George Osborne to collect share of £28m payout for work at City advisory firm | George Osborne

George Osborne will collect a share of a £28m payout for his work as partner at the City advisory firm Robey Warshaw.

The former chancellor, who orchestrated the austerity drive after the financial crisis, is one of four partners at the Mayfair-based company which announced on Friday it would pay out a total of £27.98m to four men.

Robey Warshaw did not reveal how much Osborne, who joined the company in 2021, would collect.

Most of the money – £20.5m – will go to its cofounder, Sir Simon Robey, who is known as the City’s “trillion-dollar man” for the cumulative size of the mega-deals he has worked on, including advising the Cadbury board on the sale of the chocolate company to its US rival Kraft in 2010.

Robey, a fan of Margaret Thatcher and her deregulation of banking and financial markets in the 1980s, has earned about £175m since he set up Robey Warshaw with his fellow investment banking superstars, Simon Warshaw, an heir of the Molton Brown beauty empire, and Philip Apostolides, in 2013.

Osborne left the government in 2016 after the Brexit referendum and spent three years as editor of the Evening Standard from May 2017. He is the only person to join Robey Warshaw as a partner since its foundation almost a decade ago.

The payout to the four partners was up 6% on last year’s £26.5m. Robey’s pay was up 19% from £17.2m last year.

Profits came in at £31.8m, up from £30.1m a year earlier. Turnover was up £6.2m at £46.1m compared with £39.8m.

The firm advised the National Grid on its sale of its gas transmission business to a consortium led by Macquarie Asset Management, in a deal worth $10.5bn (£8.25bn).

The accounts filed at Companies House on the last working day before Christmas show the firm, which operates out of a townhouse on Grosvenor Square in Mayfair, turned over £341m in the last eight years, but has not paid any tax.
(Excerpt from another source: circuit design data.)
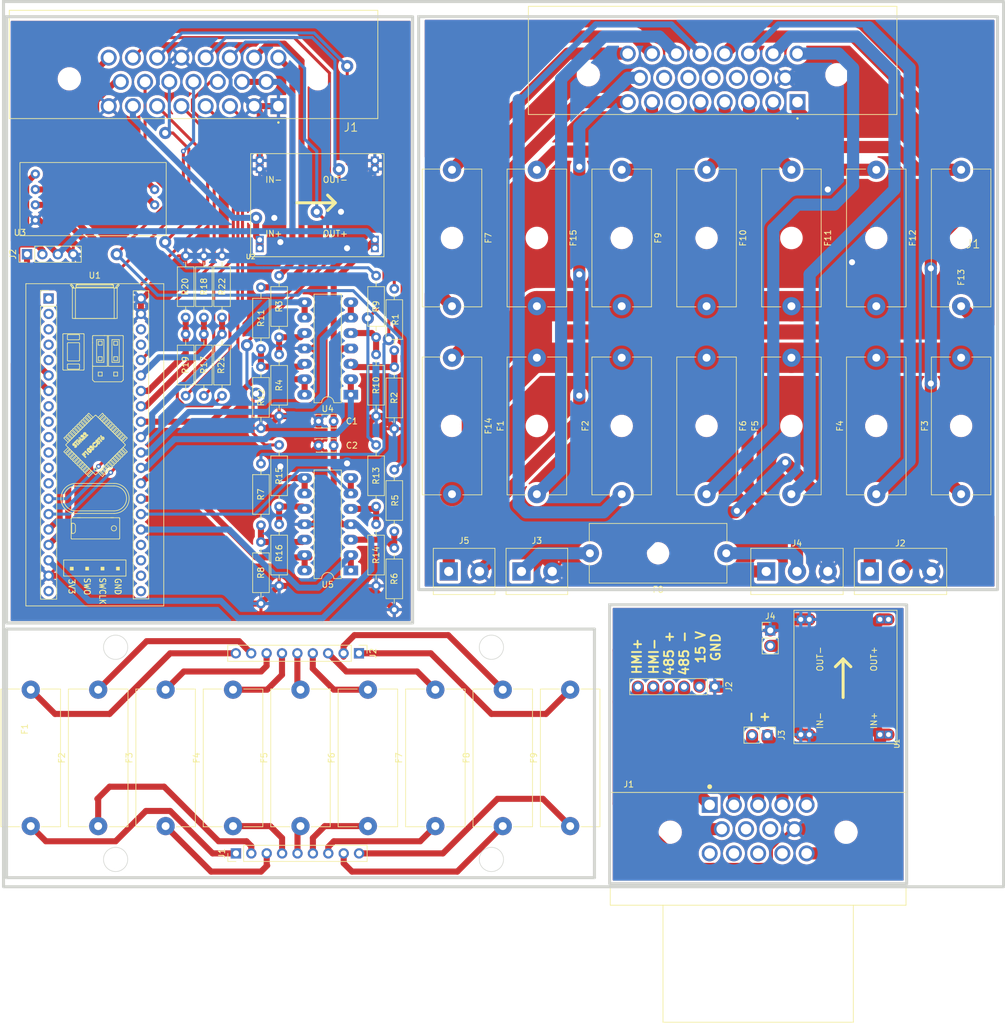
<source format=kicad_pcb>
(kicad_pcb (version 20211014) (generator pcbnew)

  (general
    (thickness 1.6)
  )

  (paper "A3")
  (layers
    (0 "F.Cu" signal "cobre frontal")
    (31 "B.Cu" signal "Cobre traseira")
    (32 "B.Adhes" user "Adesivo traseira")
    (33 "F.Adhes" user "Adesivo frontal")
    (34 "B.Paste" user "Pasta traseira")
    (35 "F.Paste" user "Pasta frontal")
    (36 "B.SilkS" user "Serigrafia traseira")
    (37 "F.SilkS" user "Serigrafia frontal")
    (38 "B.Mask" user "Máscara traseira")
    (39 "F.Mask" user "Máscara frontal")
    (40 "Dwgs.User" user "Desenhos utilizador")
    (41 "Cmts.User" user "Comentários")
    (42 "Eco1.User" user "User.Eco1")
    (43 "Eco2.User" user "User.Eco2")
    (44 "Edge.Cuts" user "Cortes contorno")
    (45 "Margin" user "Margem")
    (46 "B.CrtYd" user "Pátio traseira")
    (47 "F.CrtYd" user "Pátio frontal")
    (48 "B.Fab" user "Fabricação traseira")
    (49 "F.Fab" user "Fabricação frontal")
    (50 "User.1" user "Do utilizador 1")
    (51 "User.2" user "Do utilizador 2")
    (52 "User.3" user "Do utilizador 3")
    (53 "User.4" user "Do utilizador 4")
    (54 "User.5" user "Do utilizador 5")
    (55 "User.6" user "Do utilizador 6")
    (56 "User.7" user "Do utilizador 7")
    (57 "User.8" user "Do utilizador 8")
    (58 "User.9" user "Do utilizador 9")
  )

  (setup
    (pad_to_mask_clearance 0)
    (pcbplotparams
      (layerselection 0x00010fc_ffffffff)
      (disableapertmacros false)
      (usegerberextensions false)
      (usegerberattributes true)
      (usegerberadvancedattributes true)
      (creategerberjobfile true)
      (svguseinch false)
      (svgprecision 6)
      (excludeedgelayer true)
      (plotframeref false)
      (viasonmask false)
      (mode 1)
      (useauxorigin false)
      (hpglpennumber 1)
      (hpglpenspeed 20)
      (hpglpendiameter 15.000000)
      (dxfpolygonmode true)
      (dxfimperialunits true)
      (dxfusepcbnewfont true)
      (psnegative false)
      (psa4output false)
      (plotreference true)
      (plotvalue true)
      (plotinvisibletext false)
      (sketchpadsonfab false)
      (subtractmaskfromsilk false)
      (outputformat 1)
      (mirror false)
      (drillshape 1)
      (scaleselection 1)
      (outputdirectory "")
    )
  )

  (net 0 "")

  (footprint "Resistor_THT:R_Axial_DIN0207_L6.3mm_D2.5mm_P10.16mm_Horizontal" (layer "F.Cu") (at 93.9775 109.2175 -90))

  (footprint "Resistor_THT:R_Axial_DIN0207_L6.3mm_D2.5mm_P10.16mm_Horizontal" (layer "F.Cu") (at 74.9775 77.2175 -90))

  (footprint "Fuse:Fuseholder_Cylinder-5x20mm_Schurter_0031_8201_Horizontal_Open" (layer "F.Cu") (at 187.5 113.25 90))

  (footprint "Fuse:Fuseholder_Cylinder-5x20mm_Schurter_0031_8201_Horizontal_Open" (layer "F.Cu") (at 67.375 168 90))

  (footprint "776266-2:TE_776266-2" (layer "F.Cu") (at 154.01 168.5))

  (footprint "Ampseal 23:TE_1-776087-1" (layer "F.Cu") (at 74.8575 49.255 180))

  (footprint "Fuse:Fuseholder_Cylinder-5x20mm_Schurter_0031_8201_Horizontal_Open" (layer "F.Cu") (at 131.5 59.75 -90))

  (footprint "Ampseal 23:TE_1-776087-1" (layer "F.Cu") (at 160.5 48.5875 180))

  (footprint "Resistor_THT:R_Axial_DIN0207_L6.3mm_D2.5mm_P10.16mm_Horizontal" (layer "F.Cu") (at 93.9775 79.3775 -90))

  (footprint "Resistor_THT:R_Axial_DIN0207_L6.3mm_D2.5mm_P10.16mm_Horizontal" (layer "F.Cu") (at 59.5625 97.0325 90))

  (footprint "Fuse:Fuseholder_Cylinder-5x20mm_Schurter_0031_8201_Horizontal_Open" (layer "F.Cu") (at 111.875 168 90))

  (footprint "Fuse:Fuseholder_Cylinder-5x20mm_Schurter_0031_8201_Horizontal_Open" (layer "F.Cu") (at 123 168 90))

  (footprint "Resistor_THT:R_Axial_DIN0207_L6.3mm_D2.5mm_P10.16mm_Horizontal" (layer "F.Cu") (at 74.9775 90.2175 -90))

  (footprint "Fuse:Fuseholder_Cylinder-5x20mm_Schurter_0031_8201_Horizontal_Open" (layer "F.Cu") (at 145.5 59.75 -90))

  (footprint "STM32:YAAJ_BluePill_1" (layer "F.Cu") (at 36.9425 80.9825))

  (footprint "TerminalBlock:TerminalBlock_bornier-2_P5.08mm" (layer "F.Cu") (at 114.96 126))

  (footprint "Fuse:Fuseholder_Cylinder-5x20mm_Schurter_0031_8201_Horizontal_Open" (layer "F.Cu") (at 45.125 168 90))

  (footprint "Resistor_THT:R_Axial_DIN0207_L6.3mm_D2.5mm_P10.16mm_Horizontal" (layer "F.Cu") (at 93.9775 122.1375 -90))

  (footprint "Fuse:Fuseholder_Cylinder-5x20mm_Schurter_0031_8201_Horizontal_Open" (layer "F.Cu") (at 173.5 113.25 90))

  (footprint "Fuse:Fuseholder_Cylinder-5x20mm_Schurter_0031_8201_Horizontal_Open" (layer "F.Cu") (at 56.25 168 90))

  (footprint "Resistor_THT:R_Axial_DIN0207_L6.3mm_D2.5mm_P10.16mm_Horizontal" (layer "F.Cu") (at 93.9775 92.2975 -90))

  (footprint "Resistor_THT:R_Axial_DIN0207_L6.3mm_D2.5mm_P10.16mm_Horizontal" (layer "F.Cu") (at 74.9775 105.1375 -90))

  (footprint "Fuse:Fuseholder_Cylinder-5x20mm_Schurter_0031_8201_Horizontal_Open" (layer "F.Cu")
    (tedit 5D717D34) (tstamp 56f6009b-2109-453d-8c00-eb1140f57c10)
    (at 148.75 123 180)
    (descr "Fuseholder horizontal open, 5x20mm, 500V, 16A, Schurter 0031.8201, https://us.schurter.com/bundles/snceschurter/epim/_ProdPool_/newDS/en/typ_OGN.pdf")
    (tags "Fuseholder horizontal open 5x20 Schurter 0031.8201")
    (property "Sheetfile" "EL-A0001-00301-AA - Placa de Fusíveis (Geral).kicad_sch")
    (property "Sheetname" "")
    (attr through_hole)
    (fp_text reference "F8" (at 11.25 -6) (layer "F.SilkS")
      (effects (font (size 1 1) (thickness 0.15)))
      (tstamp d08f9431-ef8a-42b7-a850-bcd8bb770f1b)
    )
    (fp_text value "SPLIT_FUSE" (at 11.25 6) (layer "F.Fab")
      (effects (font (size 1 1) (thickness 0.15)))
      (tstamp 8d3d3e35-82e0-40ba-907a-a8ab9693853e)
    )
    (fp_text user "${REFERENCE}" (at 11.25 4) (layer "F.Fab")
      (effects (font (size 1 1) (thickness 0.15)))
      (tstamp fcf72183-7571-4ba1-a298-770fa333efdf)
    )
    (fp_line (start -0.11 -4.91) (end 22.61 -4.91) (layer "F.SilkS") (width 0.12) (tstamp 2db578cd-b125-49d3-b68b-3360b8f58d41))
    (fp_line (start -0.11 4.91) (end -0.11 1.75) (layer "F.SilkS") (width 0.12) (tstamp 5278fb5e-f15e-42fe-84df-a59fee8119f1))
    (fp_line (start -0.11 -1.75) (end -0.11 -4.91) (layer "F.SilkS") (width 0.12) (tstamp cb232dae-017e-46a0-81d3-8ae4432055dd))
    (fp_line (start 22.61 -1.75) (end 22.61 -4.91) (layer "F.SilkS") (width 0.12) (tstamp df8f1fc7-0af7-4ef1-91a4-ae074793bf79))
    (fp_line (start -0.11 4.91) (end 22.61 4.91) (layer "F.SilkS") (width 0.12) (tstamp e5c9e5a1-eb3c-47d6-be9a-b6b058a3d5d9))
    (fp_line (start 22.61 4.91) (end 22.61 1.75) (layer "F.SilkS") (width 0.12) (tstamp fa2253b1-674a-48db-8f5b-f4c85dcb27ae))
    (fp_line (start -1.75 -5.05) (end 24.25 -5.05) (layer "F.CrtYd") (width 0.05) (tstamp 1875410c-e4b4-4ec3-b634-5e1a0d17ab0f))
    (fp_line (start -1.75 5.05) (end -1.75 -5.05) (layer "F.CrtYd") (width 0.05) (tstamp 44ec5d8a-0a8a-4230-b003-6ed9c113dcbb))
    (fp_line (start 24.25 5.05) (end -1.75 5.05) (layer "F.CrtYd") (width 0.05) (tstamp 70e94f88-657e-428d-84a0-9ae84ea57cd7))
    (fp_line (start 24.25 -5.05) (end 24.25 5.05) (layer "F.CrtYd") (width 0.05) (tstamp d6a8f316-1392-4ab3-858a-2bdd1e8ab61d))
    (fp_line (start 22.5 -4.8) (end 0 -4.8) (layer "F.Fab") (width 0.1) (tstamp 480d5422-6d33-4319-a5c2-9ce1cd04fa90))
    (fp_line (start 22.5 4.8) (end 22.5 -4.8) (layer "F.Fab") (width 0.1) (tstamp 58f281db-090d-4a92-8a73-05e2a97a7ee9))
    (fp
... [1986360 chars truncated]
</source>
Robey Warshaw said it was not liable for tax because of its structure as a limited liability partnership, and that it is “the responsibility of the individual members to settle any liability arising from their share of partnership profits”.

Robey, a lifelong Arsenal fan, lives at Bramfield Hall, a Grade II-listed, 16th-century country estate in Suffolk, which was owned by the Rabett family for 450 years until Robey spent a chunk of his bonus on it.